▸ **AIM OF THE TASK**
In the data that follows, find the line with "(367, 913) none"; transcribe it, every later line up to the one with "(759, 777) none", and that line as well, exactly and with no others.
======== STUDY MATERIAL ========
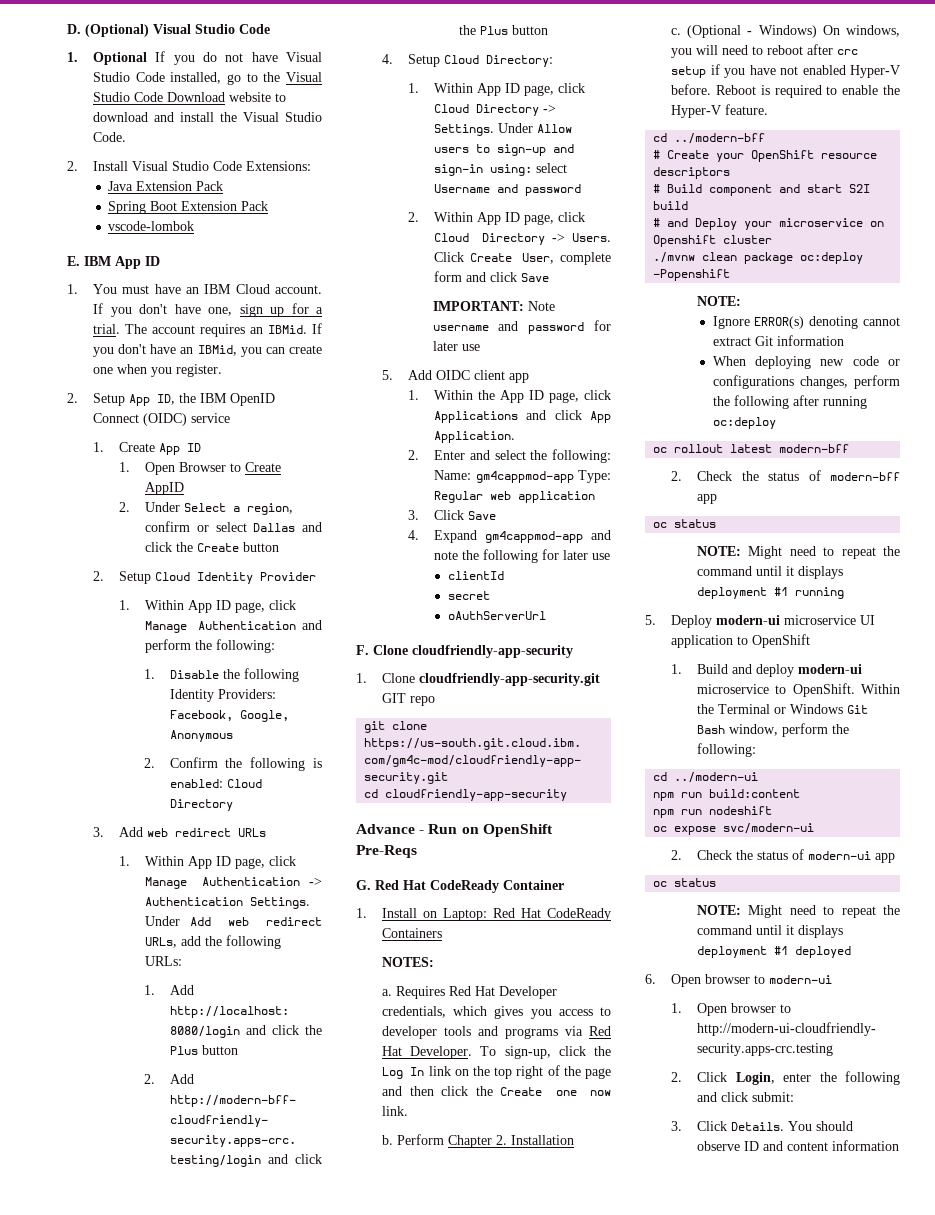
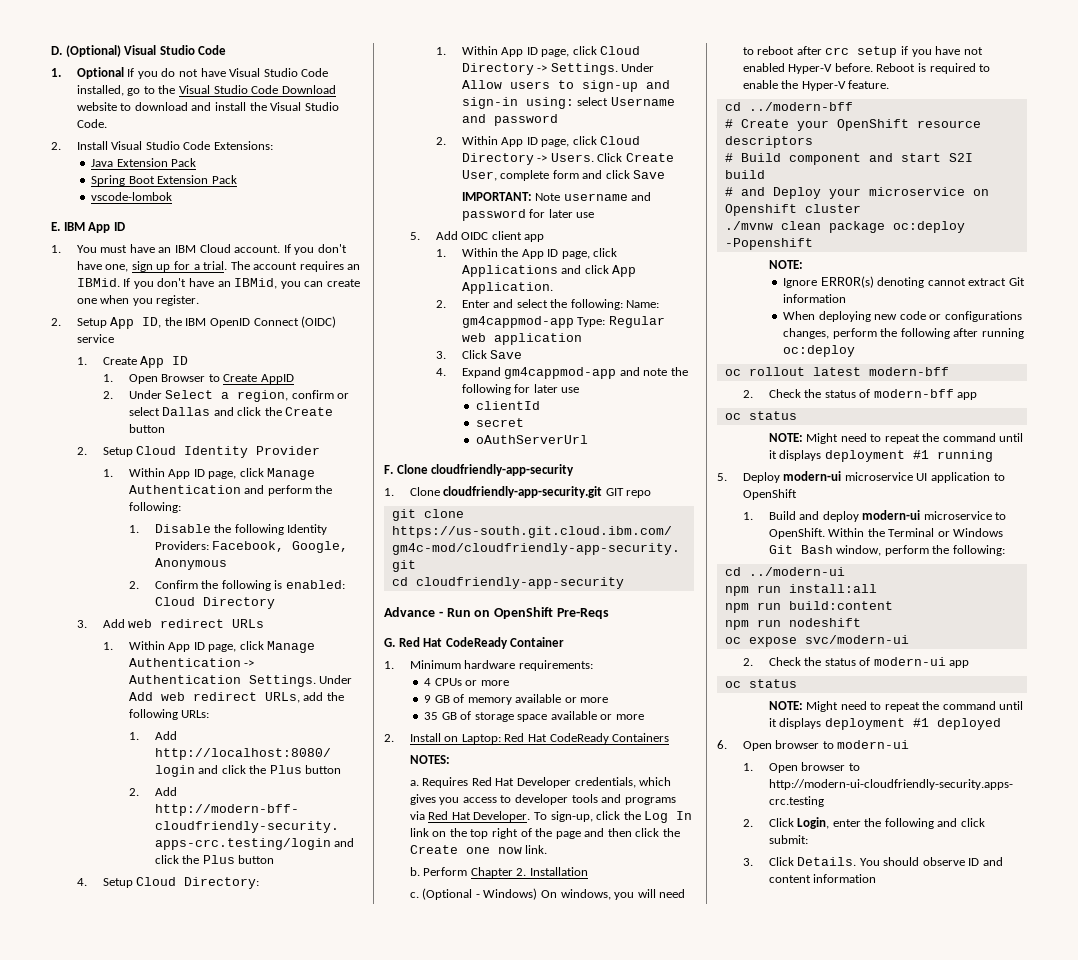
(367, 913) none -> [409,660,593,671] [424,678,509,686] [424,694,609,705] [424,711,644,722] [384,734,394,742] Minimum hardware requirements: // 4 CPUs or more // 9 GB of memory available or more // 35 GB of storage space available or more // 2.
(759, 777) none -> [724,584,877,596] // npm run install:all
========
======== STUDY MATERIAL ========
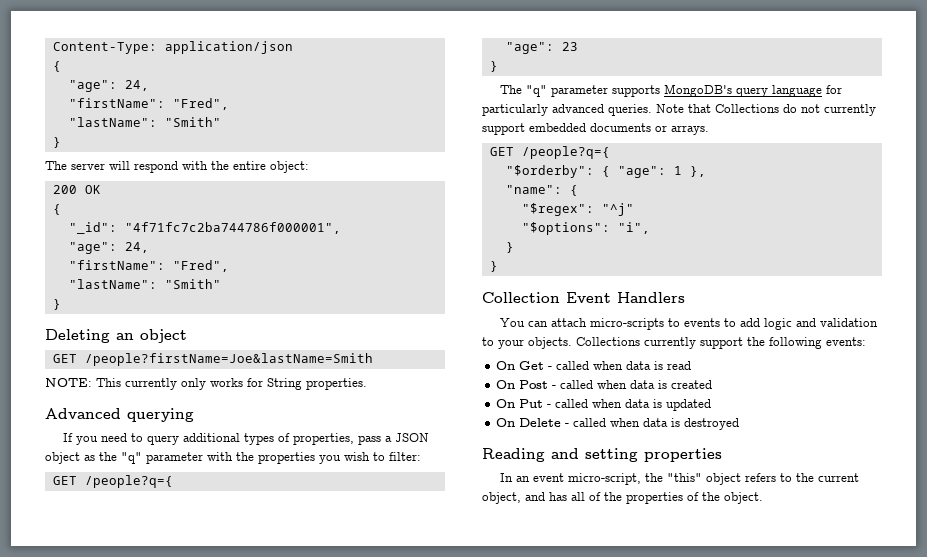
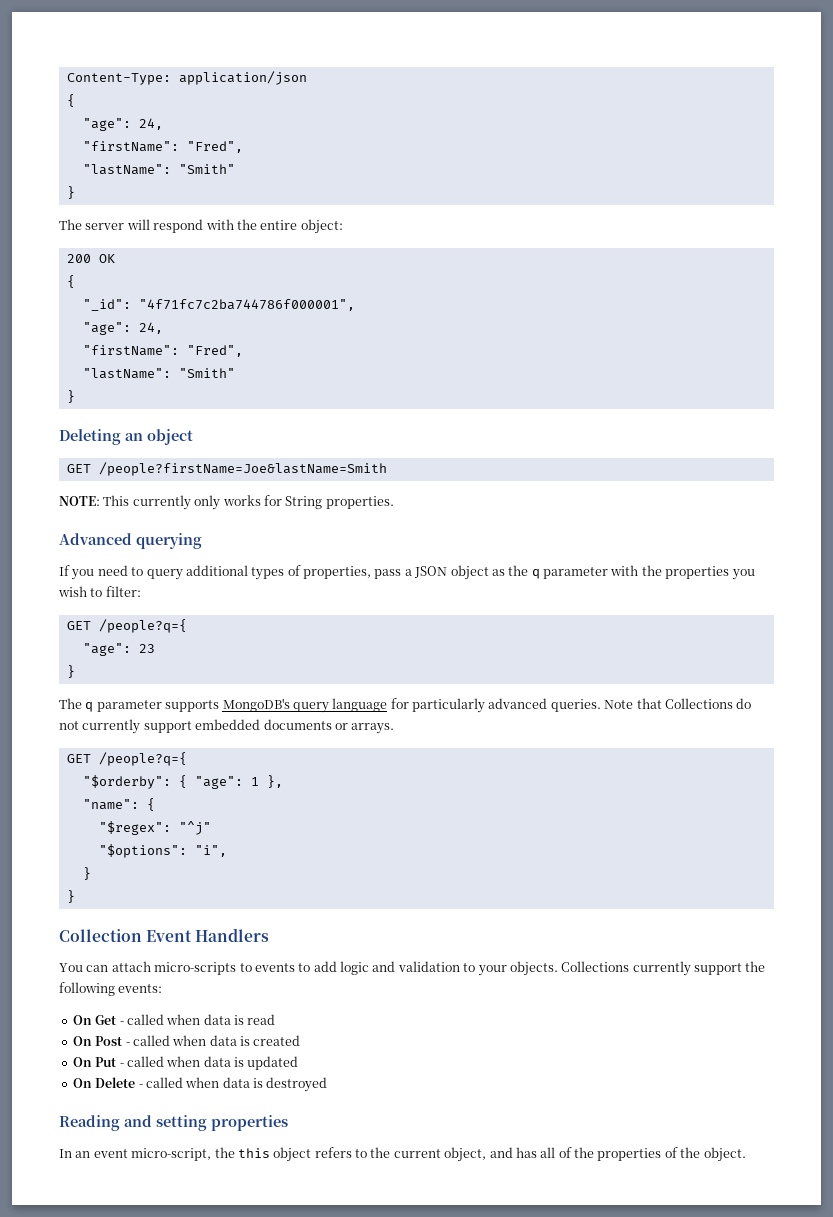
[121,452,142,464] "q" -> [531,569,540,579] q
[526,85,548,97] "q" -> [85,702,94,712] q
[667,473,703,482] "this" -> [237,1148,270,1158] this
========
▸ **SOLUTION BELOW**
(367, 913) none -> [409,660,593,671] [424,678,509,686] [424,694,609,705] [424,711,644,722] [384,734,394,742] Minimum hardware requirements: // 4 CPUs or more // 9 GB of memory available or more // 35 GB of storage space available or more // 2.
(759, 777) none -> [724,584,877,596] // npm run install:all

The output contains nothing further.